August 20, 2021

Walking Wild II

In the 1920s, Norbert Wiener transformed a random walk (see "Walking Wild I"), which is made up of discrete steps, into a mathematical model suitable to represent Brownian motion (see "Quivering Particles I"). He did it by making the steps or time intervals between steps infinitesimally small.

In Wiener's rigorous approach, once the position of a particle is established at the start, its position at any later time is governed by a Gaussian curve, as it is in Albert Einstein's physical model of Brownian motion (see "Quivering Particles II").

Wiener also proved that although the path of a Brownian particle is continuous, at no point is it smooth. Such a curious, incredibly jagged mathematical curve actually makes physical sense because a particle in Brownian motion can't jump instantaneously from one position to another, so its path must be continuous.

At the same time, as Jean Baptiste Perrin noted, erratic changes in direction appear to take place constantly, so you might expect the path to consist entirely of sharp corners. In fact, a two-dimensional Brownian trajectory wiggles so much that it ends up filling the entire area over which the motion occurs.

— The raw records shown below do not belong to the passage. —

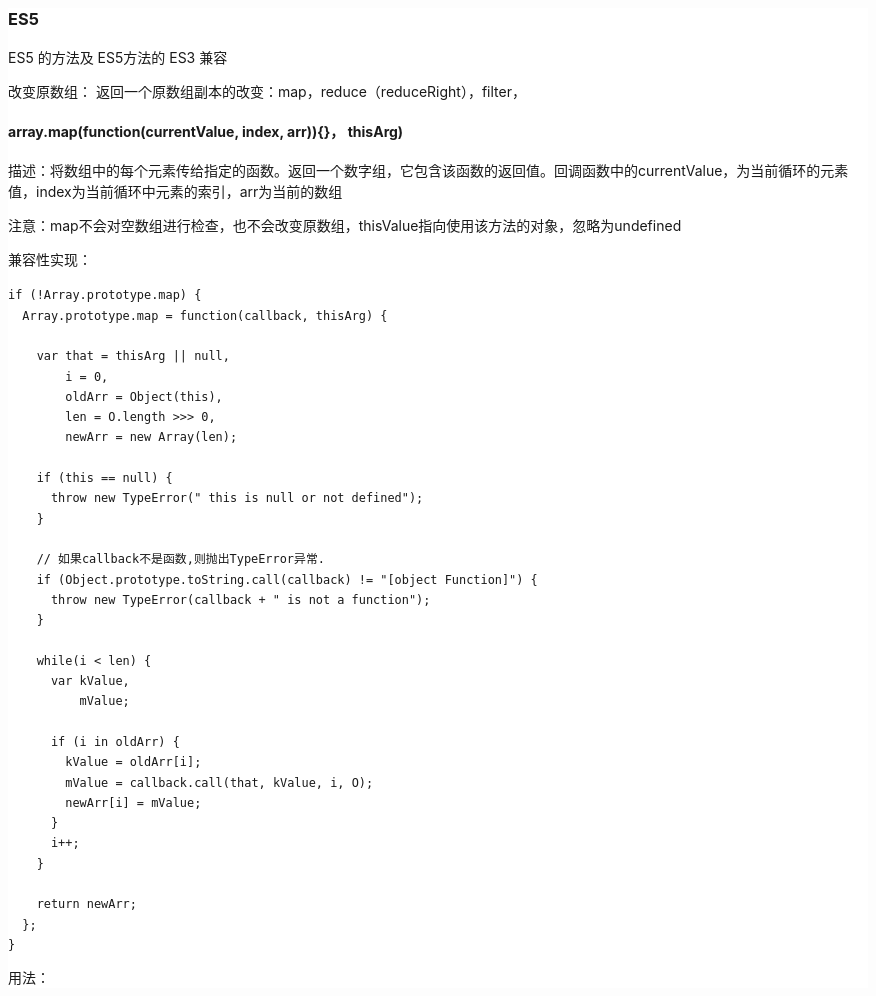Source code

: 
### ES5

ES5 的方法及 ES5方法的 ES3 兼容

改变原数组：
返回一个原数组副本的改变：map，reduce（reduceRight），filter，

#### array.map(function(currentValue, index, arr)){}， thisArg)

描述：将数组中的每个元素传给指定的函数。返回一个数字组，它包含该函数的返回值。回调函数中的currentValue，为当前循环的元素值，index为当前循环中元素的索引，arr为当前的数组

注意：map不会对空数组进行检查，也不会改变原数组，thisValue指向使用该方法的对象，忽略为undefined

兼容性实现：

```
if (!Array.prototype.map) {
  Array.prototype.map = function(callback, thisArg) {

    var that = thisArg || null,
    	i = 0,
    	oldArr = Object(this),
    	len = O.length >>> 0,
    	newArr = new Array(len);

    if (this == null) {
      throw new TypeError(" this is null or not defined");
    }

    // 如果callback不是函数,则抛出TypeError异常.
    if (Object.prototype.toString.call(callback) != "[object Function]") {
      throw new TypeError(callback + " is not a function");
    }

    while(i < len) {
      var kValue,
      	  mValue;

      if (i in oldArr) {
        kValue = oldArr[i];
        mValue = callback.call(that, kValue, i, O);
        newArr[i] = mValue;
      }
      i++;
    }

    return newArr;
  };      
}
```

用法：
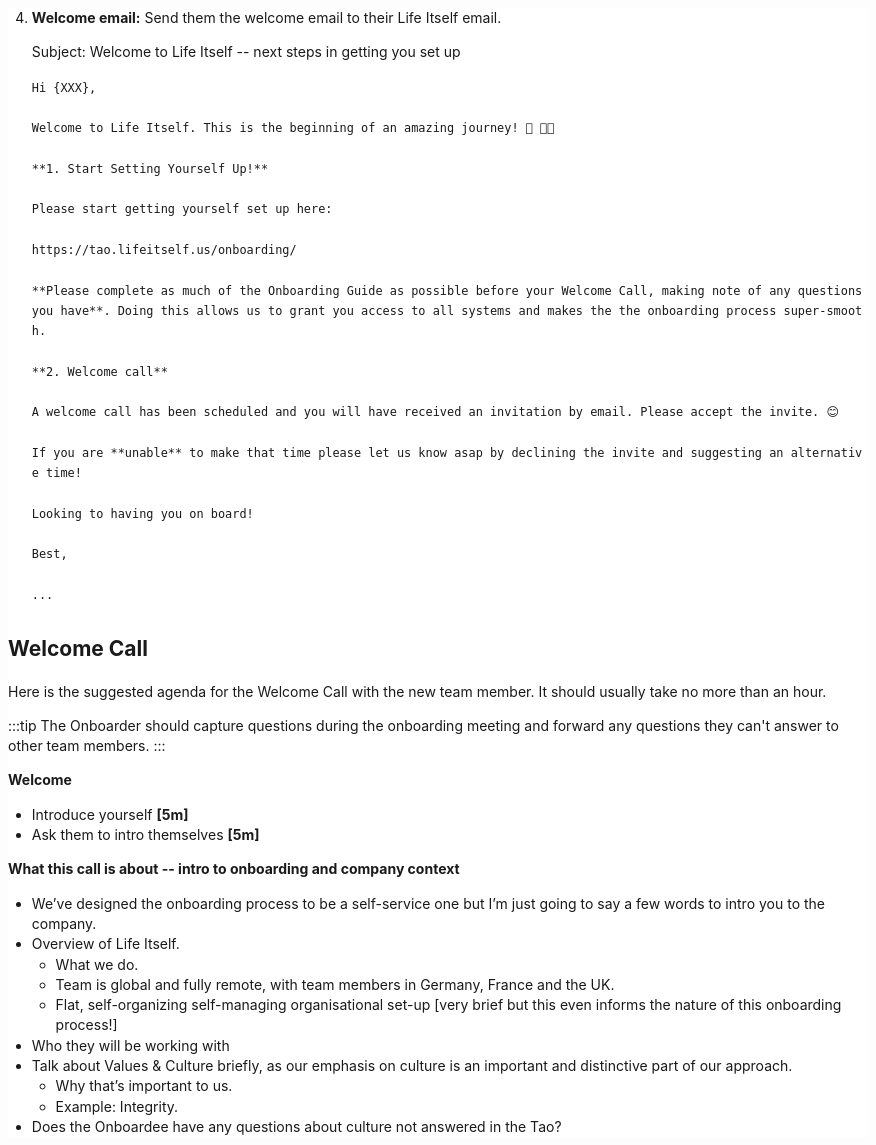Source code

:4. **Welcome email:** Send them the welcome email to their Life Itself email.

    Subject: Welcome to Life Itself -- next steps in getting you set up

    ```
    Hi {XXX},

    Welcome to Life Itself. This is the beginning of an amazing journey! 🚀 👩‍🚀

    **1. Start Setting Yourself Up!**

    Please start getting yourself set up here:

    https://tao.lifeitself.us/onboarding/

    **Please complete as much of the Onboarding Guide as possible before your Welcome Call, making note of any questions you have**. Doing this allows us to grant you access to all systems and makes the the onboarding process super-smooth.
	
    **2. Welcome call**

    A welcome call has been scheduled and you will have received an invitation by email. Please accept the invite. 😊

    If you are **unable** to make that time please let us know asap by declining the invite and suggesting an alternative time!

    Looking to having you on board!
  
    Best,

    ...
    ```

## Welcome Call

Here is the suggested agenda for the Welcome Call with the new team member. It should usually take no more than an hour.

:::tip
The Onboarder should capture questions during the onboarding meeting and forward any questions they can't answer to other team members.
:::

**Welcome**

* Introduce yourself **[5m]**
* Ask them to intro themselves **[5m]**

**What this call is about -- intro to onboarding and company context**

* We’ve designed the onboarding process to be a self-service one but I’m just going to say a few words to intro you to the company.
* Overview of Life Itself.
  * What we do.
  * Team is global and fully remote, with team members in Germany, France and the UK.
  * Flat, self-organizing self-managing organisational set-up [very brief but this even informs the nature of this onboarding process!]
* Who they will be working with
* Talk about Values & Culture briefly, as our emphasis on culture is an important and distinctive part of our approach.
  * Why that’s important to us.
  * Example: Integrity.
* Does the Onboardee have any questions about culture not answered in the Tao?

Two-dimensional Brownian motion.

With Brownian movement put on a solid mathematical footing by Wiener and others who followed his lead, such abstract formulations began to play a significant role in the creation of models of random phenomena.

Such models were used to represent the diffusion of heat through a metal, the spread of flu epidemics via the random walks of microbes, the structure of background noise and static affecting radio signals, the transport of perfume molecules from source to nose, and even the spread of rumors.

Wiener himself applied his model of Brownian movement to the problem of electronic interference, which disturbs the transmission of radio signals and causes the type of static heard on AM radio between stations.

Because the static has a strongly random character, Wiener was able to use the mathematics of Brownian motion to design an electronic filter to separate the signal from the background noise. Applied to the development of radar during World War II, his results were long kept a military secret.

It is interesting to note that applications of Brownian motion often began with the study of biological processes. The law of diffusion and models of the spread of heat in a material, for instance, initially arose from studies of heat generation in muscles.